> ПОСТАНОВКА ЗАДАЧИ 1
Определите, согласуются ли с фрагментом утверждения: (а) ящик комода предназначался для белья; (б) кораллы были подарком Вани Аверина; (в) Елене было 23 года. На каждое ответьте «да» или «нет» и приведите решающие слова фрагмента точной цитатой.

Гриппозная сырь на улице. Гриппозная ломь в костях.
“…Сопрягать надо” – слова во сне Пьера Безухова.
Томительное чувство безотложной необходимости разобраться в своих хранилищах и попутно отсутствие сил для этого.
Когда мне исполнилось десять лет, мать уделила мне один из ящиков старинного пузатого комода. Не для белья, а для интимного моего имущества. Тут лежали “косоплетки” – ленты для моей тугой, только что начинавшей отрастать косы. Письма отца (он не жил с нами), тоже перевязанные лентой. Лошадиная голова – картинка, подарок моего рыцаря Вани Аверина. Сухие пахучие листья моего грецкого ореха (у каждого из детей был свой орех). Когда он терял осенью листья, я воспринимала это событие в те годы как трагедию увядания вообще (“как смеет это быть!”). Какие-то коробочки. Карандаш в бисерном чехле. Позже в этом комоде хранились духи (за 50 копеек, пахнущая свиным салом фиалка). Тетрадь со стихами (своего сочинения), библиотечная книжка. Темно-красные граненые кораллы (подарок матери). Брошка золотая с розовым эмалевым яблоком посредине. Веер резной, слоновой кости и такой же браслет, монета польская с надписью. В этом комоде был идеальный порядок. Я и сейчас помню, в каком месте в нем все эти вещи лежали. Потому был порядок, что каждая вещь казалась значительной, была дорога и нужна не как просто собственность и не просто предмет для пользования, а и сама по себе – как сувенир или символ.
Позже, в юности, и потом на всю жизнь явилось презрение к вещам. Ощущение их со стороны их преходящести и досада на их материальность. Отсюда беспорядок на моих столах, в чемоданах, в комнате вообще. Я пыталась нередко сделать какой-то уют, нечто хоть сколько– нибудь отвечающее моему чувству красоты. Но очень быстро оно приобретало вид бивуака.
Несомненно, в этом отражается бивуачность внутренней жизни. Скитания. Бездомность. Отсутствие завтрашнего дня.
Вот и 3-й час. И нет сна. Не знаю, почему вспомнилось вдруг:
…Она стояла, упруго выпрямившись перед раскрытой постелью с целой пачкой шпилек в сверкающих белых зубах: и продолжала вкалывать новые и новые шпильки в туго закрученные в сложный шиньон толстые каштановые косы с бронзовым отливом. У нее было ярко-розовое лицо и ярко-синие глаза с выражением беспокойной мысли и экстатической силы жизни. У нее было стройное, крепкое тело с юношески развитой мускулатурой. Ей было 23 года. Ее звали Елена.

> ПРЕДОСТАВЛЕННЫЕ ЗАПИСИ
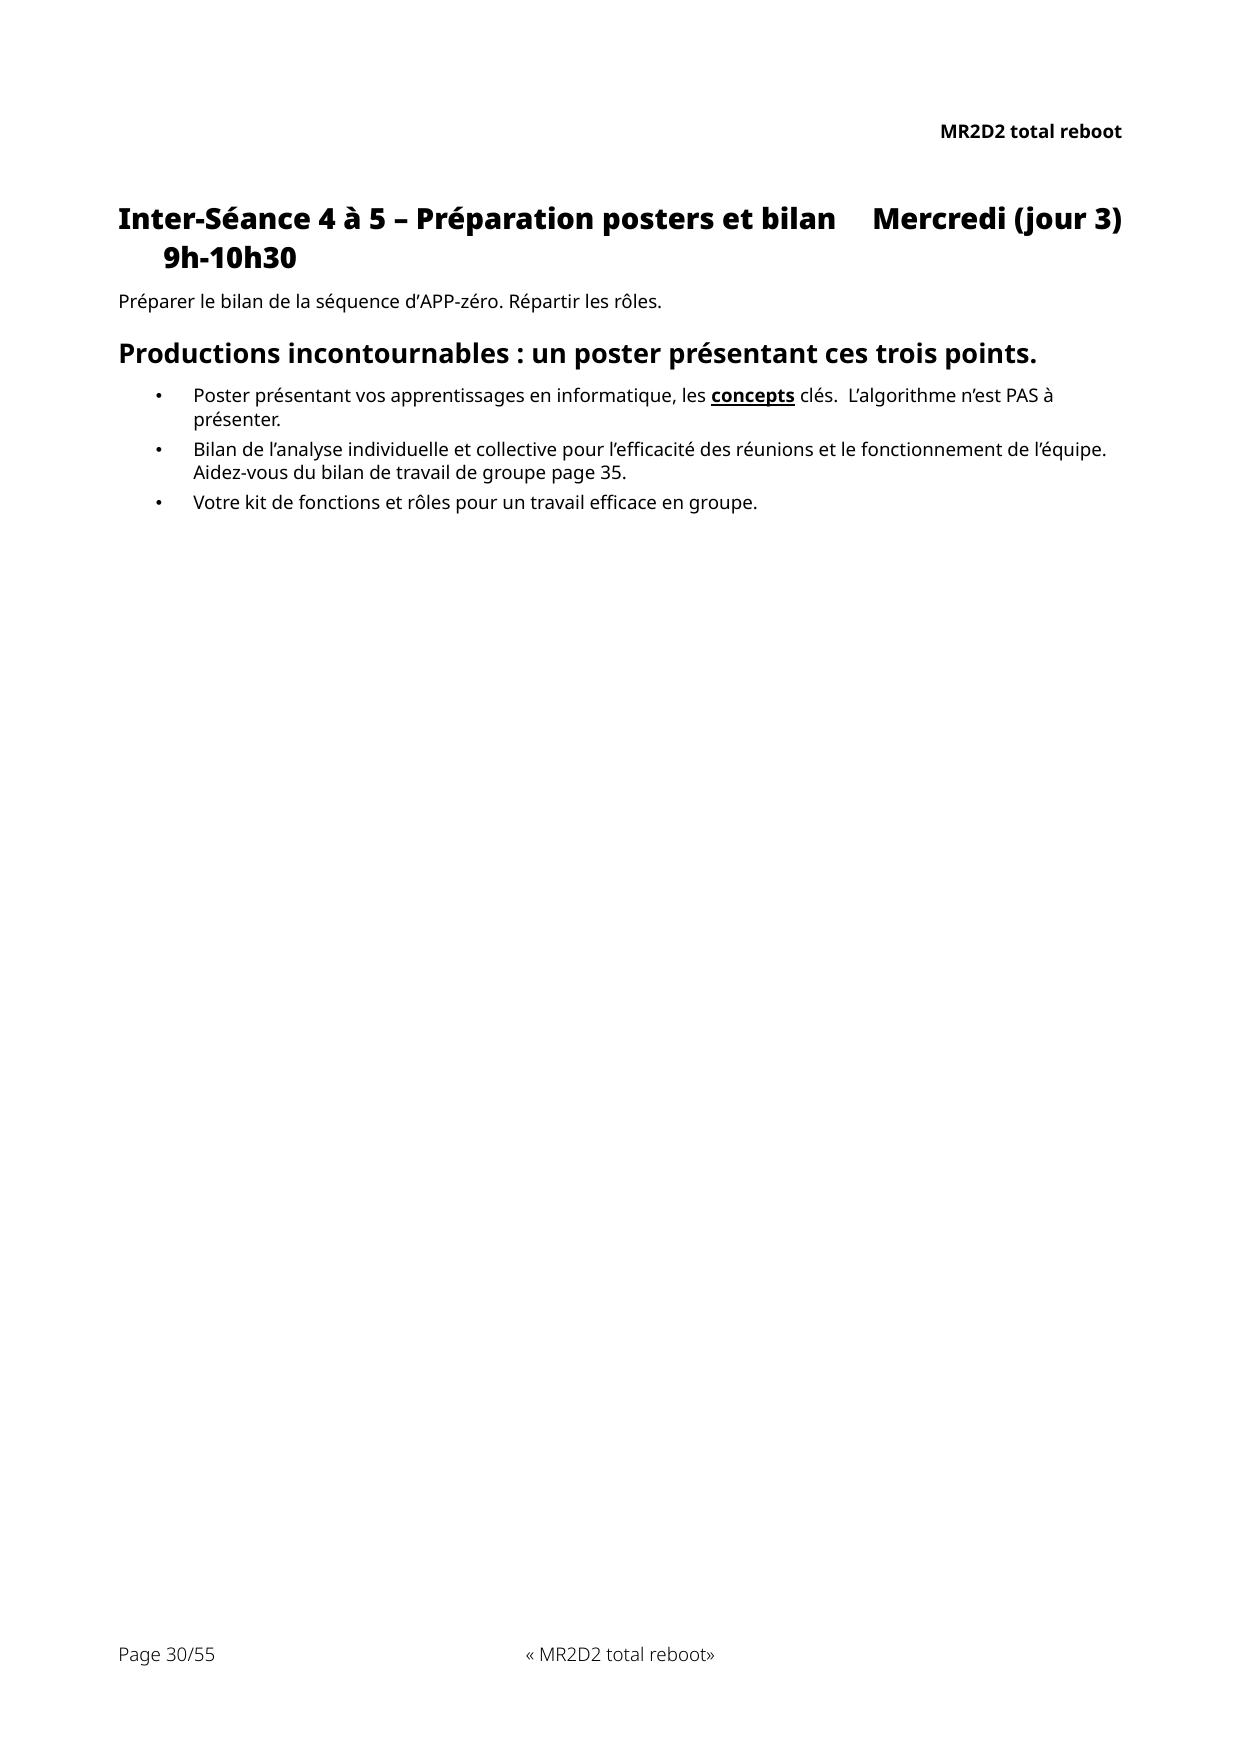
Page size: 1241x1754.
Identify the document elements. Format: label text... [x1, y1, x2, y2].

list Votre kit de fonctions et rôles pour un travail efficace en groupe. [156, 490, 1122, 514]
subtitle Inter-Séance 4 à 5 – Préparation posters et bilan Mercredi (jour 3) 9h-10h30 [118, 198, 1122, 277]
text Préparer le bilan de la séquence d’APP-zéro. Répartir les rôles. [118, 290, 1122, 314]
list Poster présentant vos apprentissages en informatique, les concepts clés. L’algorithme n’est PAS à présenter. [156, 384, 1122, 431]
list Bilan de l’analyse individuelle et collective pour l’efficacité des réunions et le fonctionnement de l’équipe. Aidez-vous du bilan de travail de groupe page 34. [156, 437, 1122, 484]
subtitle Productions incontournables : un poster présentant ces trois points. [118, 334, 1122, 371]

> ПОСТАНОВКА ЗАДАЧИ 2
Оформите строки приведенных выше записей в виде таблицы Markdown с колонками «Номер» и «Строка», пропустив пустые строки. Изображения в ответ не включайте.

> ИТОГОВЫЙ РЕЗУЛЬТАТ 1
(а) Нет: «Не для белья, а для интимного моего имущества».
(б) Нет: «Темно-красные граненые кораллы (подарок матери)».
(в) Да: «Ей было 23 года».

> ИТОГОВЫЙ РЕЗУЛЬТАТ 2
| Номер | Строка |
|---|---|
| 1 | Page size: 1241x1754. |
| 2 | Identify the document elements. Format: label text... [x1, y1, x2, y2]. |
| 3 | list Votre kit de fonctions et rôles pour un travail efficace en groupe. [156, 490, 1122, 514] |
| 4 | subtitle Inter-Séance 4 à 5 – Préparation posters et bilan Mercredi (jour 3) 9h-10h30 [118, 198, 1122, 277] |
| 5 | text Préparer le bilan de la séquence d’APP-zéro. Répartir les rôles. [118, 290, 1122, 314] |
| 6 | list Poster présentant vos apprentissages en informatique, les concepts clés. L’algorithme n’est PAS à présenter. [156, 384, 1122, 431] |
| 7 | list Bilan de l’analyse individuelle et collective pour l’efficacité des réunions et le fonctionnement de l’équipe. Aidez-vous du bilan de travail de groupe page 34. [156, 437, 1122, 484] |
| 8 | subtitle Productions incontournables : un poster présentant ces trois points. [118, 334, 1122, 371] |